How has the law affected Des Moines-area school districts?

In three metro school districts — Saydel, Urbandale and West Des Moines — more than 15% of students who were enrolled within district boundaries attended nonpublic schools last year. (In Des Moines, that number was about 8%.)

Like other areas with a higher concentration of nonpublic schools, public school enrollment decreased gradually and nonpublic school enrollment increased gradually in those three districts. But a relatively low number of families took advantage of ESAs to pay nonpublic school tuition.

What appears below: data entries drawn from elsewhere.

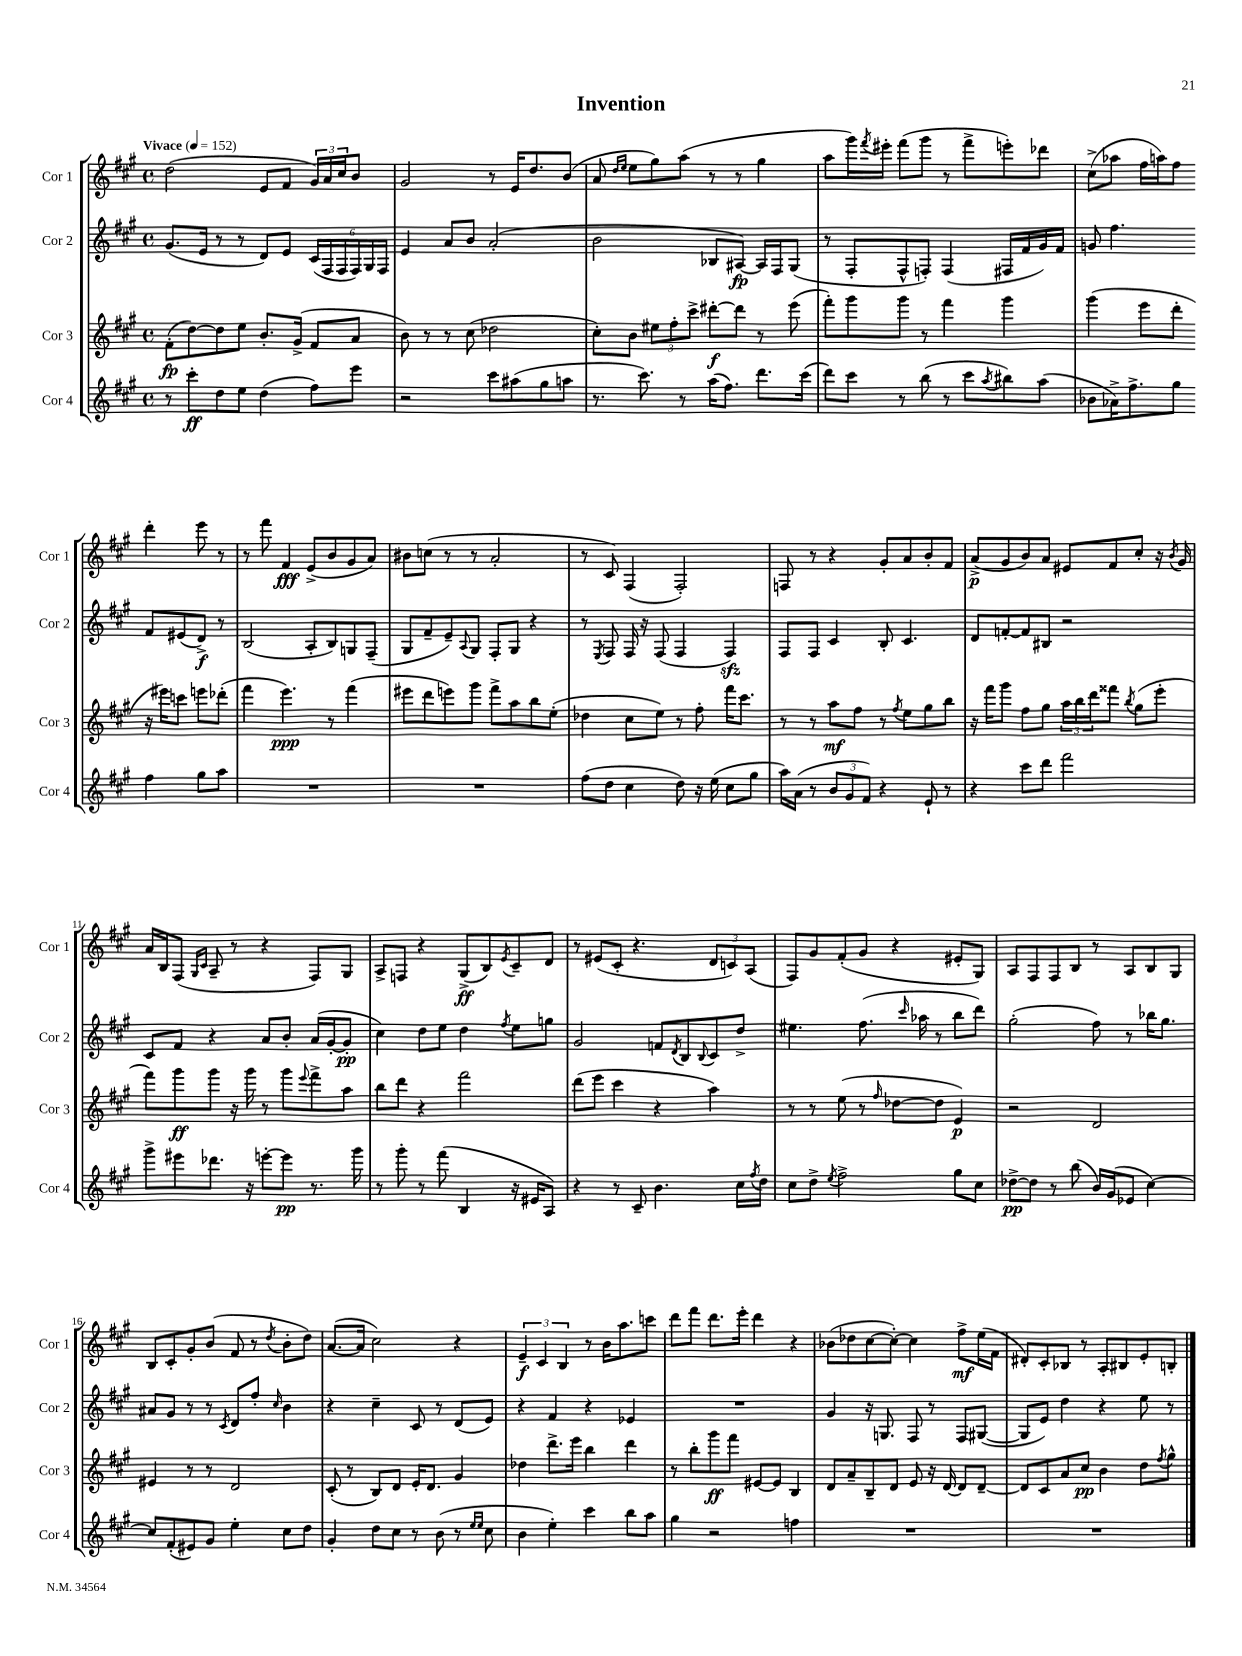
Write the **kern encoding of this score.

**kern	**kern	**kern	**kern
*staff4	*staff3	*staff2	*staff1
*clefG2	*clefG2	*clefG2	*clefG2
*k[f#c#g#]	*k[f#c#g#]	*k[f#c#g#]	*k[f#c#g#]
*M4/4	*M4/4	*M4/4	*M4/4
*met(c)	*met(c)	*met(c)	*met(c)
*MM152	*MM152	*MM152	*MM152
8r	(8f#'\L	(8.g#/L	(2dd\
8ccc#'\L	[8dd\)	.	.
.	.	16e/Jk	.
8dd\	8dd\]	8r	.
8ee\J	8ee\J	8r	.
(4dd\	8.b'/L	8d/L)	8e/L
.	.	8e/J	8f#/J
.	(16g#^/Jk	.	.
8ff#\L)	8f#/L	(24c#/LL	24g#/LL)
.	.	24F#/	24a/
.	.	24F#/	24cc#/J
8eee\J	8a/J	24F#/)	8b/J
.	.	24G#/	.
.	.	24F#/JJ	.
=	=	=	=
2r	8b\)	4e/	2g#/
.	8r	.	.
.	8r	8a/L	.
.	(8cc#\	8b/J	.
8ccc#\L	2dd-\	(2a'/	8r
(8aa#\	.	.	16e/LK
.	.	.	8.dd/
8gg#\	.	.	.
8aa\J	.	.	(8b/J
=	=	=	=
8.r	8cc#'\L)	2b\	8a/
.	.	.	16qqdd/LL
.	.	.	16qqee/JJ
.	8b\J	.	8ee\L
8.ccc#\)	.	.	.
.	12ee#\L	.	8gg#\)
.	12ff#'\	.	.
8r	.	.	(8aa\J
.	12ccc#^\J	.	.
(16aa\LK	[8ddd#'\L	8B-/L	8r
8.ff#\J)	.	.	.
.	8ddd#\]J	[8A#/J)	8r
8.ddd\L	8r	16A#/]LL	4gg#\
.	.	16F#/J	.
.	(8eee\	(8G#/J	.
(16ccc#\Jk	.	.	.
=	=	=	=
8ddd\L)	8fff#'\L)	8r	8aa\L
8ccc#\J	8ggg#\	8F#'/L	16ggg#\L)
.	.	.	8qfff#/
.	.	.	16eee#'\JJ
8r	8ggg#\J	8F#^^/	(8fff#\L
(8bb\	8r	8F'/J)	8ggg#\J
8r	4fff#\	(4F/	8r
8ccc#\L	.	.	8fff#^\L
8qaa/	.	.	.
8bb#\)	4ggg#\	16F#/LL	8eee'\)
.	.	16f#/	.
(8aa\J	.	16g#/)	8ddd-\J
.	.	16f#/JJ	.
=	=	=	=
8b-\L	(4ggg#\	8g/	(8cc#^\L
16a-^\K)	.	4.ff#\	8aa-\J
8.ff#^\	.	.	.
.	8eee\L	.	16ff#\LL
.	.	.	16aa\J)
8gg#\J	8ddd'\J	.	8ff#\J
4ff#\	16r	8f#/L	4ddd'\
.	16eee#\LK)	.	.
.	8ccc\J	(8e#/	.
8gg#\L	8eee\L	8d^/J)	8eee\
8aa\J	(8ddd-'\J	8r	8r
=	=	=	=
1r	4fff#\	(2B/	8r
.	.	.	8fff#\
.	4.eee\)	.	4f#/
.	.	8A'/L	(8e^/L
.	8r	8B/)	8b/
.	(4fff#\	8G/	8g#/
.	.	(8F#~/J	8a/J)
=	=	=	=
1r	8eee#\L	8G#/L	8b#\L
.	8ddd\	8f#~/	(8cc\J
.	8eee\)	8e~/)	8r
.	.	8qqA/	.
.	8ggg#\J	8G#/J	8r
.	8fff#^\L	8F#'/L	2a'/
.	8aa\	8G#/J	.
.	8bb\	4r	.
.	(8ee'\J	.	.
=	=	=	=
(8ff#\L	4dd-\	8r	8r
.	.	8qE/	.
8dd\J	.	8F#/	8c#/)
4cc#\	8cc#\L	16F#/	(4F#/
.	.	16r	.
.	8ee\J)	(8F#/	.
8dd\)	8r	4F#/	2F#'/)
16r	8ff#'\	.	.
(16ee\	.	.	.
8cc#\L	16fff#\LK	4F#/)	.
.	8.ccc#\J	.	.
8gg#\J	.	.	.
=	=	=	=
16aa\LL)	8r	8F#/L	8F/
(16a\JJ	.	.	.
8r	8r	8F#/J	8r
12b/L	8aa\L	4c#/	4r
12g#/	.	.	.
.	8ff#\J	.	.
12f#/J)	.	.	.
4r	8r	8B'/	8g#'/L
.	8qff#/	.	.
.	8ee\L	4.c#/	8a/
8e`/	8gg#\	.	8b'/
8r	8bb\J	.	8f#/J
=	=	=	=
4r	16r	8d/L	(8a^/L
.	16fff#\LK	.	.
.	8ggg#\J	[8f'/	8g#/
8ccc#\L	8ff#\L	8f/]	8b/)
8ddd\J	8gg#\J	8B#/J	8a/J
2fff#\	24aa\LL	2r	8e#/L
.	24bb\	.	.
.	24ddd\J	.	.
.	8fff##\J	.	8f#/
.	8qbb/	.	.
.	(8gg#\L	.	8cc#'/J
.	8eee'\J	.	16r
.	.	.	8qb/
.	.	.	16g#/
=	=	=	=
8ggg#^\L	8fff#\L)	8c#/L	16a/LL
.	.	.	16B/J
8eee#\	8ggg#\	8f#/J	(8F#/J
.	.	.	16qqG#/LL
.	.	.	16qqc#/JJ
8.ddd-\J	8ggg#\J	4r	8A~/
.	16r	.	8r
16r	16ggg#\	.	.
[8eee'\L	8r	8a/L	4r
8eee\]J	8ggg#\L	8b'/J	.
.	8qqeee/	.	.
8.r	8fff#^\	(16a/LL	8F#/L)
.	.	[16g#'/J	.
.	8aa\J	8g#'/]J	8G#/J
16ggg#\	.	.	.
=	=	=	=
8r	8bb\L	4cc#\)	8A^/L
8ggg#'\	8ddd\J	.	8F/J
8r	4r	8dd\L	4r
(8fff#\	.	8ee\J	.
4B/	2fff#\	4dd\	(8G#^/L
.	.	.	8B/)
.	.	8qff#/	8qe/
16r	.	8ee\L	8c#~/
16e#/LK	.	.	.
8A/J)	.	8gg\J	8d/J
=	=	=	=
4r	(8ddd\L	2g#/	8r
.	8eee\J	.	(8e#/L
8r	4ccc#\	.	8c#'/J
8c#~/	.	.	4.r
4.b\	4r	8f/L	.
.	.	8qd/	.
.	.	8B/	.
.	.	8qqB/	.
.	4aa\)	8c#/	12d/L
.	.	.	12c/)
16cc#\LL	.	8dd^/J	.
.	.	.	(12A/J
8qff#/	.	.	.
16dd\JJ	.	.	.
=	=	=	=
8cc#\L	8r	4.ee#\	8F#/L)
8dd^\J	8r	.	8g#/
8qee/	.	.	.
2ff#^\	(8ee\	.	(8f#'/
.	8r	(8.ff#\	8g#/J
.	16qqff#/	.	.
.	[8dd-\L	.	4r
.	.	16qqccc#/	.
.	.	16aa-\	.
.	8dd-\]J	8r	.
8gg#\L	4e/)	8bb\L	8e#'/L
8cc#\J	.	8ddd\J)	8G#/J)
=	=	=	=
[8dd-^\L	2r	(2gg#'\	8A/L
8dd-\]J	.	.	8F#/
8r	.	.	8F#/
(8bb\	.	.	8B/J
16b/LL)	2d/	8ff#\)	8r
(16g#/J	.	.	.
8e-/J	.	8r	8A/L
[4cc#\)	.	16bb-\LK	8B/
.	.	8.gg#\J	.
.	.	.	8G#/J
=	=	=	=
8cc#/]L	4e#/	8a#/L	8B/L
(8f#'/	.	8g#/J	8c#'/
8e#/)	8r	8r	8g#'/
8g#/J	8r	8r	(8b/J
.	.	8qc#/	.
4ee'\	2d/	8d/L	8f#/
.	.	8ff#'/J	8r
.	.	16qqcc#/	8qdd/
8cc#\L	.	4b\	8b'\L
8dd\J	.	.	8dd\J)
=	=	=	=
4g#'/	(8c#'/	4r	([8.a/L
.	8r	.	.
.	.	.	16a/]Jk
8dd\L	8B/L)	4cc#~\	2cc#\)
8cc#\J	8d/J	.	.
8r	16e'/LK	8c#/	.
.	8.d/J	.	.
(8b\	.	8r	.
8r	4g#/	(8d/L	4r
16qqee/LL	.	.	.
16qqee/JJ	.	.	.
8cc#\	.	8e/J)	.
=	=	=	=
4b\	4dd-\	4r	6e~/
.	.	.	6c#/
4ee'\)	8.ddd^\L	4f#/	.
.	.	.	6B/
.	16eee\Jk	.	.
4ccc#\	4bb\	4r	8r
.	.	.	16b\LK
.	.	.	8.aa\
8bb\L	4ddd\	4e-/	.
8aa\J	.	.	8ccc\J
=	=	=	=
4gg#\	8r	1r	8ddd\L
.	8bb'\L	.	8fff#\J
2r	8ggg#\	.	8.ddd\L
.	8fff#\J	.	.
.	.	.	16eee'\Jk
.	[8e#/L	.	4ddd\
.	8e#/]J	.	.
4ff\	4B/	.	4r
=	=	=	=
1r	8d/L	4g#/	(8b-\L
.	8a~/	.	8dd-\
.	8B~/	16r	[8cc#\
.	.	8.G/	.
.	8d/J	.	8cc#'\_J)
.	8e/	8F#/	4cc#\]
.	16r	8r	.
.	[16d/	.	.
.	8d/]L	8F#/L	8ff#^\L
.	[8d~/J	([8G#/J	(16ee\L
.	.	.	16f#\JJ
=	=	=	=
1r	8d/]L	8G#/]L	8d#'/L)
.	8c#/	8e/J)	8c#'/
.	8a/	4dd\	8B-/J
.	8cc#/J	.	8r
.	4b\	4r	8A'/L
.	.	.	8B#/
.	8dd\L	8ee\	8e'/
.	8qff#/	.	.
.	8gg#^^\J	8r	8B'/J
==	==	==	==
*-	*-	*-	*-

For every 100 students enrolled in Saydel, Urbandale or West Des Moines public schools, fewer than five additional students participated in the ESA program. That's lower than most school districts with similar ratios of public to private school students.

It's lower than even some districts where there are no nonpublic schools (meaning students must travel outside of the school district to attend one).

One possible explanation: This year, current private school students in families with a total household income above 300% of the federal poverty guidelines were not eligible for ESAs. (Any student enrolling at a private school for the first time is eligible for an ESA, regardless of household income.)

Dallas County, which holds much of the Urbandale and West Des Moines school districts, is the wealthiest in the state, with a median household income above $90,000 — roughly the 300% cutoff for a family of four.

Other counties in the Des Moines metro area also have relatively high median incomes.

For these school districts, then, the next two years of ESA data may be more revealing than this year's. The income restriction is raised to 400% of federal poverty guidelines for the 2024-25 school year, and lifted entirely starting with the 2025-26 school year.